13 Families: Life After Columbine is set for an August 7th DVD release and the trailer is powerful. While many films have been made about or inspired by the 1999 high school massacre (Michael Moore’s Bowling For Columbine, last year’s We Need To Talk About Kevin), for the very first time we will get to see families of the Columbine victims as they are today, and hear about the way those events shaped their lives.
13 Families: Life After Columbine
The Denver Post offered this review of the film:
In many ways the doc is a rebuff to the media blitz. This movie doesn’t spend time asking ‘Why?’ — a question that led to a glut of stories, some necessary, others sensational, and theories about killers Eric Harris and Dylan Klebold. Instead, with the families’ help, the movie poses ‘Hows?’… Five years in the making, ’13 Families’ shows that the grieving do emerge from anguish — choosing different paths, perhaps. While all 13 families agreed to participate in the documentary in some fashion, not all wanted to be on camera. All, however, have bestowed audiences with a telling mosaic of loss, memory and, if not moving on, moving forward ever mindful of what was lost. And taken.
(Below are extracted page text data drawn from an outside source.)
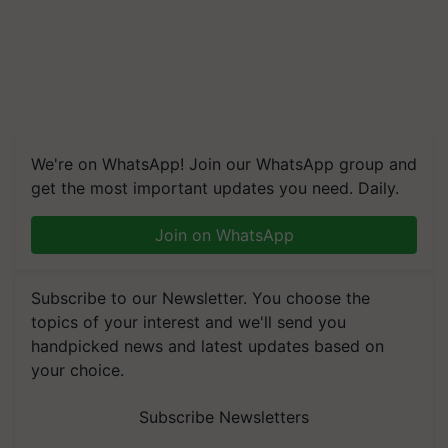
We're on WhatsApp! Join our WhatsApp group and
get the most important updates you need. Daily.
Join on WhatsApp
Subscribe to our Newsletter. You choose the
topics of your interest and we'll send you
handpicked news and latest updates based on
your choice.
Subscribe Newsletters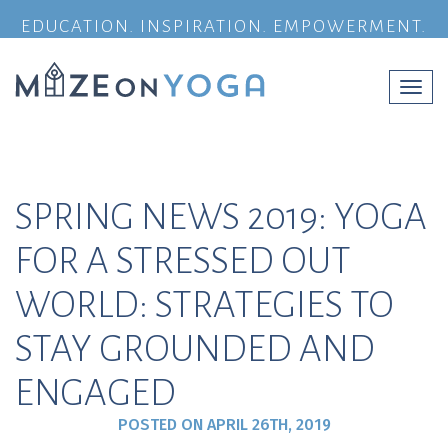
EDUCATION. INSPIRATION. EMPOWERMENT.
Togg
navi
SPRING NEWS 2019: YOGA
FOR A STRESSED OUT
WORLD: STRATEGIES TO
STAY GROUNDED AND
ENGAGED
POSTED ON
APRIL 26TH, 2019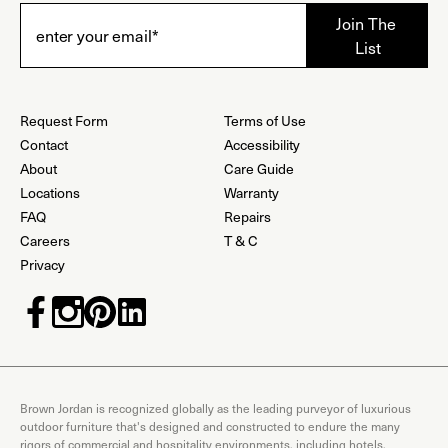
Request Form
Terms of Use
Contact
Accessibility
About
Care Guide
Locations
Warranty
FAQ
Repairs
Careers
T & C
Privacy
Brown Jordan is recognized globally as the leading purveyor of luxurious
outdoor furniture that's designed and constructed to endure the many
rigors of commercial and hospitality environments, including hotels,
Read more here and check out other films on the subject here.
I’m very interested in this film. It’s not a subject that we’re all thrilled to hear about (because the memories– even for those of us not directly affected– are so painful), but it’s so important that we continue this dialogue. I like that the film is also taking a more personal approach to the Columbine tragedy, so that we don’t forget that violence always has deeply personal effects.